■ **ASSIGNMENT**
The output should be every line below that includes the word "Проведение".

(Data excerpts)
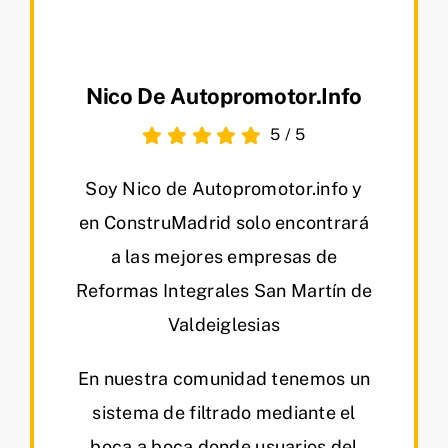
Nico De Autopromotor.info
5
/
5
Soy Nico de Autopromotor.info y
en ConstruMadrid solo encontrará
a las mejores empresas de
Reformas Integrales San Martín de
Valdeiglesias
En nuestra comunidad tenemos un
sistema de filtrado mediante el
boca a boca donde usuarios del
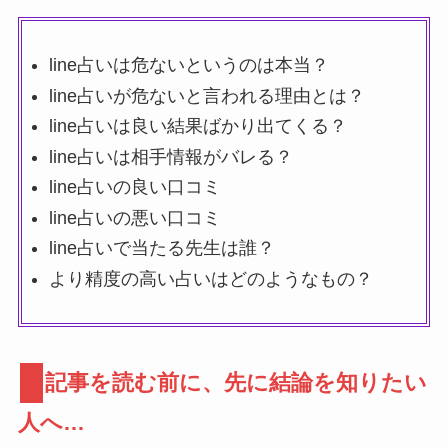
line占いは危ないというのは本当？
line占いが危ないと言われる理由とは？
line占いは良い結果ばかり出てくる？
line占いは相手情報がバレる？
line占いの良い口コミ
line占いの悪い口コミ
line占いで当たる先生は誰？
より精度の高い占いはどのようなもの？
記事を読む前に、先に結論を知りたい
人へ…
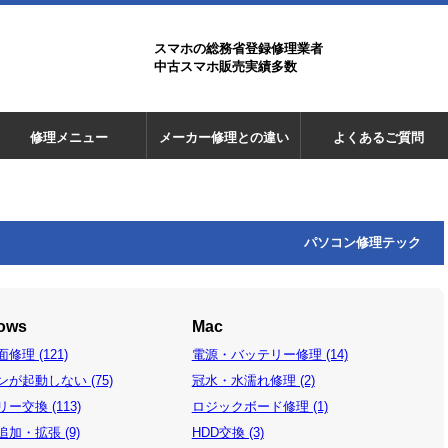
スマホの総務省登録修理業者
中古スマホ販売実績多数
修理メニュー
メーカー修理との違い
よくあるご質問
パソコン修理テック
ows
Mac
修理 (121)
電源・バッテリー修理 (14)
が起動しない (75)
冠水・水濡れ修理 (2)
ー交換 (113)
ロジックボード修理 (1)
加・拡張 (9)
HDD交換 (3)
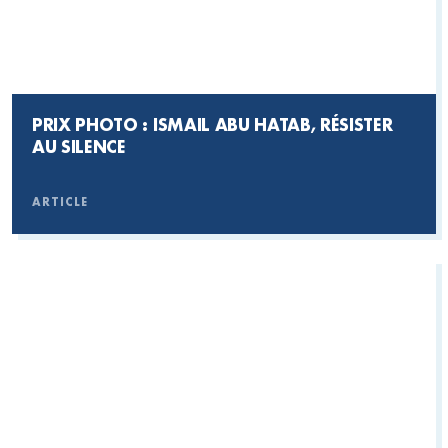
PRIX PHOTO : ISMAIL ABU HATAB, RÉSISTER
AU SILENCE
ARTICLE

==

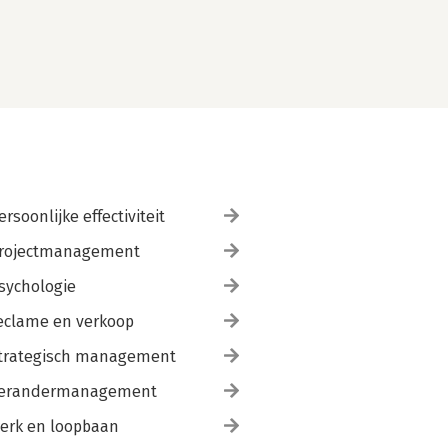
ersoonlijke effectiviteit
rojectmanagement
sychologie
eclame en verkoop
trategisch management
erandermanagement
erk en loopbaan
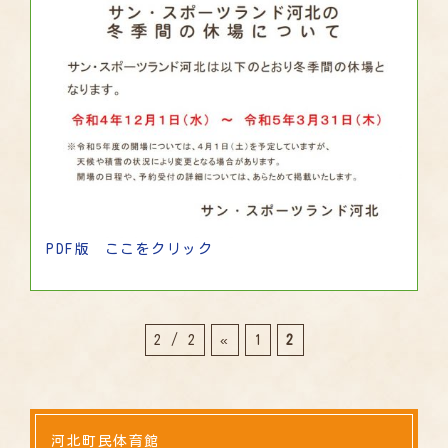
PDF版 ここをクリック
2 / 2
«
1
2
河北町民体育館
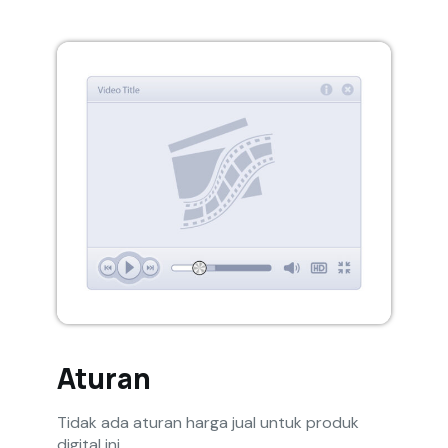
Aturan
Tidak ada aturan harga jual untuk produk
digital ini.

...

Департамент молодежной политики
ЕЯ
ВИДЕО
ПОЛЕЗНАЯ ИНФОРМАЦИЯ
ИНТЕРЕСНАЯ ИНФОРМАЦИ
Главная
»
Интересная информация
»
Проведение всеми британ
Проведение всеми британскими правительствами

■ **ANSWER AREA**
Проведение всеми британ
Проведение всеми британскими правительствами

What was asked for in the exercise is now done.